= EXERCISE SET =
A) List every program or script that the disk hogs article names.
B) Retype the disk hogs article from "dusage shows the" up to and including "analyze dusage's output.".
======== PASSAGE FOR REVIEW ========
Finding Disk Hogs
Larry Reznick
"Who's hogging my disk space?" Ignoring the
conceit of ownership
that we all share, that's what a group manager wanted
to know. He'd
written a script to tell him who was using disk space
on one directory
tree important to his operations. That was a good idea,
but I wanted
something more thorough. I wanted to know about the
space usage throughout
every disk drive. Furthermore, I wanted one script to
find this information
on both the HP-UX and the SunOS systems at the site.
dusage (Listing 1) collects disk usage information across
every partition on a set of systems. The script will
check a set of
systems specified on the command line or will check
a default set
of systems built into the script. You may give a megabyte
threshold
to reduce or increase dusage's output. Only users whose
space
usage exceeds the threshold are shown in the report.
You may specify
the threshold with or without specifying which systems
to check, but
to specify systems you must give a usage threshold.
Disk Usage Report
dusage's report shows the amount of space used by each
mounted
filesystem and the amount of space used by each user.
Figure 1 shows
a full report of the script's default systems, using
the 50 megabyte
default threshold. Figure 2 shows a report for only
one system using
a 20 megabyte threshold. The smaller the threshold,
the more users
who show on the report. dusage accepts a threshold as
small
as 1 megabyte, which shows nearly every user storing
files on the
disk.
dusage's report is designed not only for easy reading
by administrators
and managers, but also for easy parsing when feeding
its output into
other scripts for further analysis.
As a heading, the first line identifies the megabyte
threshold used
for the report. Two lines are skipped between each system's
report
and a single line is skipped between each disk drive's
report. Each
disk's report data is single-spaced.
System subheadings are preceded by four equals signs
(====) to simplify
extracting the report for one system from a larger report
containing
many systems. Assume that you've saved a large dusage
report
to a file by redirecting the script's output. You can
extract a single-system's
report by running
egrep -n ==== reportfile
This command shows a list of every system named in the
file and the line number where each system's subreport
begins. Say
that the report you want begins on line 53 and the next
subreport
begins on line 69. Use the command
tail +53 reportfile | head -16
to extract the 16-line subreport. If the subreport is
the last one in the report file, you don't need to pipe
the tail
program's output to the head program.
Each system subreport shows all the disk partitions
for that system.
dusage shows the names of the partitions' mount points
using
remote system notation:
systemname:/mountpath
Beneath the partition's designation is a line containing
space usage figures for the whole partition. These figures
come from
the df program, but they're scaled to use megabytes
instead
of df's usual kilobytes output. Total space usage lines
are
surrounded by parentheses to make extraction of these
lines simple
for scripts that want to analyze dusage's output.
======== DATA EXTRACTS ========
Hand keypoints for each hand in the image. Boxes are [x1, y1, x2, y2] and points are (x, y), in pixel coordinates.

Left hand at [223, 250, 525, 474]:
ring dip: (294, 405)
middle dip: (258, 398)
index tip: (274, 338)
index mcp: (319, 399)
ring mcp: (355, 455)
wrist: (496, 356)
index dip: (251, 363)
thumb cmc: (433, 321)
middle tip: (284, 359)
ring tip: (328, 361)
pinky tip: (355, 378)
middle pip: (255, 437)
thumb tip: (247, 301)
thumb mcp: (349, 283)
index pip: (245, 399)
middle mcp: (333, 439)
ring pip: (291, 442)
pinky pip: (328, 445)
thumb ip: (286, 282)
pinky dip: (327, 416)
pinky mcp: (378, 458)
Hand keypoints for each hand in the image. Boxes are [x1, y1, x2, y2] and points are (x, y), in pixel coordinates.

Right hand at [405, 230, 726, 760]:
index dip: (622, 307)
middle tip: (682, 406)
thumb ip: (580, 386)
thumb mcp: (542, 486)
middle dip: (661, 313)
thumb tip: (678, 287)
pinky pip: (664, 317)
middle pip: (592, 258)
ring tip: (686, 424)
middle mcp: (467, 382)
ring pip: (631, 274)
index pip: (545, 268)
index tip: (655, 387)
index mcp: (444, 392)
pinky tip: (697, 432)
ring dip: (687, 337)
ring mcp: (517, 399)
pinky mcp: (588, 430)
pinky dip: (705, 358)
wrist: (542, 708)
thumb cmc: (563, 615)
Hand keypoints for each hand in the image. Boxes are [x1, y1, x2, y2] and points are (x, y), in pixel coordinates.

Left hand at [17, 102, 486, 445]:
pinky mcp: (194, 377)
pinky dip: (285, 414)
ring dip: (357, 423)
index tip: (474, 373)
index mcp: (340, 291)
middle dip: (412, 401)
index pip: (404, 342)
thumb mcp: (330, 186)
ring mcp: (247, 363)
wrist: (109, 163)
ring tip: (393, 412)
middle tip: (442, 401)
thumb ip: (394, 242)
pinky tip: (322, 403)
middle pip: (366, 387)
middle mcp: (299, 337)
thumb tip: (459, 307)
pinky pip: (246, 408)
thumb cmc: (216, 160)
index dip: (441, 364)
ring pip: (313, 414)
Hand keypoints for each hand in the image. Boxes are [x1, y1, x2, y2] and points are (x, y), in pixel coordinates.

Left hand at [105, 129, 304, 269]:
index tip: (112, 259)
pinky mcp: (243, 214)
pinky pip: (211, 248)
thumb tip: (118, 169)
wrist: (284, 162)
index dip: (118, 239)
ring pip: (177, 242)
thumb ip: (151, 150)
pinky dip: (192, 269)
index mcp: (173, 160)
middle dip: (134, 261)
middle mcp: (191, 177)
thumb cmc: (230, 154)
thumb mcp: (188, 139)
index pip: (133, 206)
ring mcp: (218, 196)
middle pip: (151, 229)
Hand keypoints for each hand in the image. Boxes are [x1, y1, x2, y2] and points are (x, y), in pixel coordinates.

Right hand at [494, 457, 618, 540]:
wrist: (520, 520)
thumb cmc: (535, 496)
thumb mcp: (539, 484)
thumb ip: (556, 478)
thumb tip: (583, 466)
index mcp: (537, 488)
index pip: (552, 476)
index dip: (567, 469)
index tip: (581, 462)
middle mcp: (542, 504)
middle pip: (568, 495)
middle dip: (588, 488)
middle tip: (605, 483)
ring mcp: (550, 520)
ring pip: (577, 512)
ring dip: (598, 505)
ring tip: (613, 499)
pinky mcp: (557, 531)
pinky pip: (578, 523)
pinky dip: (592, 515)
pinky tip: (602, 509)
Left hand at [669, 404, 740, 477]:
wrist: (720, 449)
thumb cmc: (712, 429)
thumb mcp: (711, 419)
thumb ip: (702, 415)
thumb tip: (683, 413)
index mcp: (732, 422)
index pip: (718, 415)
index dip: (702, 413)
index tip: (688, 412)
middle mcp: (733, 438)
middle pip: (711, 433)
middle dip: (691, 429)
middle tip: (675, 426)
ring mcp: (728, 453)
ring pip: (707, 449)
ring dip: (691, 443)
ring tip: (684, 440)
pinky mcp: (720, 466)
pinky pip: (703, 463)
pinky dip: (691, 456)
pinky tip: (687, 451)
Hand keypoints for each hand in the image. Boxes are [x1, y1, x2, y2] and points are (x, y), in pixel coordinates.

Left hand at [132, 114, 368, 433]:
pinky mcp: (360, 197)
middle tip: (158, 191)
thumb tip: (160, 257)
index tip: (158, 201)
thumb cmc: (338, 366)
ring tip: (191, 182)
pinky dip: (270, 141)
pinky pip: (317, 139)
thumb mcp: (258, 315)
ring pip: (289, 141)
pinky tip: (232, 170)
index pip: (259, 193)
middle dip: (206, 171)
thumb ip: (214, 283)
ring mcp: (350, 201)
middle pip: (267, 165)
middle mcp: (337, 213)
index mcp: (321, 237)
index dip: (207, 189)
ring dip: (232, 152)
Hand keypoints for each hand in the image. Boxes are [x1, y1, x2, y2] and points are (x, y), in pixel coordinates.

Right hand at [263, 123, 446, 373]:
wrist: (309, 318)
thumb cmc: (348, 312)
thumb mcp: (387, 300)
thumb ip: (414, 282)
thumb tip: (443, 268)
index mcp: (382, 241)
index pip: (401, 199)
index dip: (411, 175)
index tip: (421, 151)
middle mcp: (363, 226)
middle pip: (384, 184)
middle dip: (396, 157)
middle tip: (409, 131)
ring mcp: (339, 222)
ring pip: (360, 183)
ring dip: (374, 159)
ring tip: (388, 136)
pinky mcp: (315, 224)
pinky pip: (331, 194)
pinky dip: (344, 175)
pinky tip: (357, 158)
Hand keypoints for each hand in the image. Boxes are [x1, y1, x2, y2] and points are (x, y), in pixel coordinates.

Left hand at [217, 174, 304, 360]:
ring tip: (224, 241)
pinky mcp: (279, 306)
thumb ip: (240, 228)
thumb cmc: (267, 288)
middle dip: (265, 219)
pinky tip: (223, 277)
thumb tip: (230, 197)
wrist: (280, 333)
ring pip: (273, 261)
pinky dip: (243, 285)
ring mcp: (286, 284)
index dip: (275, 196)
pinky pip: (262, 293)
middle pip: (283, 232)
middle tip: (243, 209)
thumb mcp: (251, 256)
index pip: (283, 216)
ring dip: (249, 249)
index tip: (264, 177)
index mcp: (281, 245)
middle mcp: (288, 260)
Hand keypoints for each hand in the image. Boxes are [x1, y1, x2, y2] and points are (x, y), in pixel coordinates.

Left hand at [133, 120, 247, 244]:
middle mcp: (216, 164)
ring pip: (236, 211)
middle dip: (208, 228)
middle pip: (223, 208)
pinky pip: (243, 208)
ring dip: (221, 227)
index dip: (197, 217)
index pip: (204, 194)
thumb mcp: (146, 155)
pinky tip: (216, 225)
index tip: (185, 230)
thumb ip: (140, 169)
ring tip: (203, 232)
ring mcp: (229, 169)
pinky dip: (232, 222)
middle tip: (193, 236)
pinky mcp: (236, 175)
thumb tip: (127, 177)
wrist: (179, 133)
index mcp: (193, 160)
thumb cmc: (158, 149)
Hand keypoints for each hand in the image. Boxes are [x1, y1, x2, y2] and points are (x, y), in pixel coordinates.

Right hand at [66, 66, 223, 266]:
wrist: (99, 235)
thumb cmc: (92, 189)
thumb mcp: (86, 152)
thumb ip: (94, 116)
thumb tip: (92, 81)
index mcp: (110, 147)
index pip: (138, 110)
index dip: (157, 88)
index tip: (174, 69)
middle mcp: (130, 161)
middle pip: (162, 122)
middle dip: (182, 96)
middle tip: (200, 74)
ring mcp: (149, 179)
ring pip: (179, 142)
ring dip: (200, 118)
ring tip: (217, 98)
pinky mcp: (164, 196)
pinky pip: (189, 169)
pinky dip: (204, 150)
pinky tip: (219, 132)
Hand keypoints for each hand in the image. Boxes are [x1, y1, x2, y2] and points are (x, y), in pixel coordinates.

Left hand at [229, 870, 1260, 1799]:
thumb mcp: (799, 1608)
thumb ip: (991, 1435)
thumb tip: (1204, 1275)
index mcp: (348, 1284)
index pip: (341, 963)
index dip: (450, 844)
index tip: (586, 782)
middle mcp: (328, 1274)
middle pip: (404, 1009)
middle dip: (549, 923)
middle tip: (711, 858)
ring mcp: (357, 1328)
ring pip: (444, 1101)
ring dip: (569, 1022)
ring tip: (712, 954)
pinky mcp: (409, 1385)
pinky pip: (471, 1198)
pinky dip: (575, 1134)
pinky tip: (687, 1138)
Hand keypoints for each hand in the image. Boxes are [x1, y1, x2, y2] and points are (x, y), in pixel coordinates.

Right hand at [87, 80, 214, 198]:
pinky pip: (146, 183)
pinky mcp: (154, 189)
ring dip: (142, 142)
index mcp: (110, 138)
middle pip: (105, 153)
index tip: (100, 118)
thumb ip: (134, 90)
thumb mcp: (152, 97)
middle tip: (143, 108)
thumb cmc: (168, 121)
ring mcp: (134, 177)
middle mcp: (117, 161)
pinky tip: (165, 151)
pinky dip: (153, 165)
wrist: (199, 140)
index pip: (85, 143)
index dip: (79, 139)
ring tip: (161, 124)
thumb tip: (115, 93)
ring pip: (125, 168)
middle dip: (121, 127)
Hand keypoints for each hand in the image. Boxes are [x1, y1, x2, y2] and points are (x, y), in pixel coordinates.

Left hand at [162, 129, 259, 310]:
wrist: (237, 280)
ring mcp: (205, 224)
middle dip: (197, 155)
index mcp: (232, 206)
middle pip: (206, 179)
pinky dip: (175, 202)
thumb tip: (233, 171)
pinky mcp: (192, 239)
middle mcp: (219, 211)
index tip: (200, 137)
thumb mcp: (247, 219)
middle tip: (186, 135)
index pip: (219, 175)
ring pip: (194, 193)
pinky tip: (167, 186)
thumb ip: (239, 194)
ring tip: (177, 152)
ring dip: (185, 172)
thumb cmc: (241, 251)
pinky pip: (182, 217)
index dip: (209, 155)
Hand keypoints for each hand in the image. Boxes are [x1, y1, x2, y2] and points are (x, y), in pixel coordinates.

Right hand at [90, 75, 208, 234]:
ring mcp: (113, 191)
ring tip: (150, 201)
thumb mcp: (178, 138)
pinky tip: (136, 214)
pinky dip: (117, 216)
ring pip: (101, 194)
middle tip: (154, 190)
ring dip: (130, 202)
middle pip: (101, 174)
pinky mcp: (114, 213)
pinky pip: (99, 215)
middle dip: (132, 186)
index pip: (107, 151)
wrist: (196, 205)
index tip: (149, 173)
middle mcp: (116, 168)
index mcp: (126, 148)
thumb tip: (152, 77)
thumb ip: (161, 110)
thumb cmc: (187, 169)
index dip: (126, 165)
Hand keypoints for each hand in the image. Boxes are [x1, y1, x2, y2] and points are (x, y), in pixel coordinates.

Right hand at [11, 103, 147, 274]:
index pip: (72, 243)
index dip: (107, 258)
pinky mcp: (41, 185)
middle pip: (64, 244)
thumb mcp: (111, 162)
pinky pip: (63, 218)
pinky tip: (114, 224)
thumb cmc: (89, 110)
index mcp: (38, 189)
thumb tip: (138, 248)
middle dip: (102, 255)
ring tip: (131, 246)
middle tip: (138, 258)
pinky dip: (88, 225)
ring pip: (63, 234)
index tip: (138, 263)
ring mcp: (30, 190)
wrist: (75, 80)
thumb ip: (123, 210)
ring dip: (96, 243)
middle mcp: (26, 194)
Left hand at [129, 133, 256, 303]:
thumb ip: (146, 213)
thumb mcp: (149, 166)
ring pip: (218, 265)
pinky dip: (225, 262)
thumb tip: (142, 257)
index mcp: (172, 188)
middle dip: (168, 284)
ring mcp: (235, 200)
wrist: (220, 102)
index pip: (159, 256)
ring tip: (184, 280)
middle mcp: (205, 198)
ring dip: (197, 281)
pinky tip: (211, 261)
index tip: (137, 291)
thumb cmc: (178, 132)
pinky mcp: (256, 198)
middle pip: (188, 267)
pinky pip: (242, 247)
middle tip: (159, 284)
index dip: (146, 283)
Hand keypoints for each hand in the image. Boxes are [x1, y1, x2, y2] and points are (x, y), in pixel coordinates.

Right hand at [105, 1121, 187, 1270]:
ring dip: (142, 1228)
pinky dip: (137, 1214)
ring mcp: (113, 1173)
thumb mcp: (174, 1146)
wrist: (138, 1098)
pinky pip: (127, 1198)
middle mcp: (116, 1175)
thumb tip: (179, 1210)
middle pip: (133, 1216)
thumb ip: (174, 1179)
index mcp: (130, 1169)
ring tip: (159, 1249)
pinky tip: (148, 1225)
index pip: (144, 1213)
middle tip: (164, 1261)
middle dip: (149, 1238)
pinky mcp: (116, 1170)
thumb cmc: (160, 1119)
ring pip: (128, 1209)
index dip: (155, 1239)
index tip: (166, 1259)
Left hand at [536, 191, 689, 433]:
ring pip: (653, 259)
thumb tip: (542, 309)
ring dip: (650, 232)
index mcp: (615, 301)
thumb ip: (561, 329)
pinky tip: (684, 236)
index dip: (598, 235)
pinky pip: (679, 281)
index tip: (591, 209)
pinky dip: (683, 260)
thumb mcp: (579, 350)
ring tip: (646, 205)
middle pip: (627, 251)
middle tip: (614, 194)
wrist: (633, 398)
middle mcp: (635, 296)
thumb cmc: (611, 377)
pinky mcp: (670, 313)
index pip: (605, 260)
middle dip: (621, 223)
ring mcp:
========
= TASK SOLUTIONS =
A) dusage, egrep, tail, head, df

B)
dusage shows the names of the partitions' mount points
using
remote system notation:
systemname:/mountpath
Beneath the partition's designation is a line containing
space usage figures for the whole partition. These figures
come from
the df program, but they're scaled to use megabytes
instead
of df's usual kilobytes output. Total space usage lines
are
surrounded by parentheses to make extraction of these
lines simple
for scripts that want to analyze dusage's output.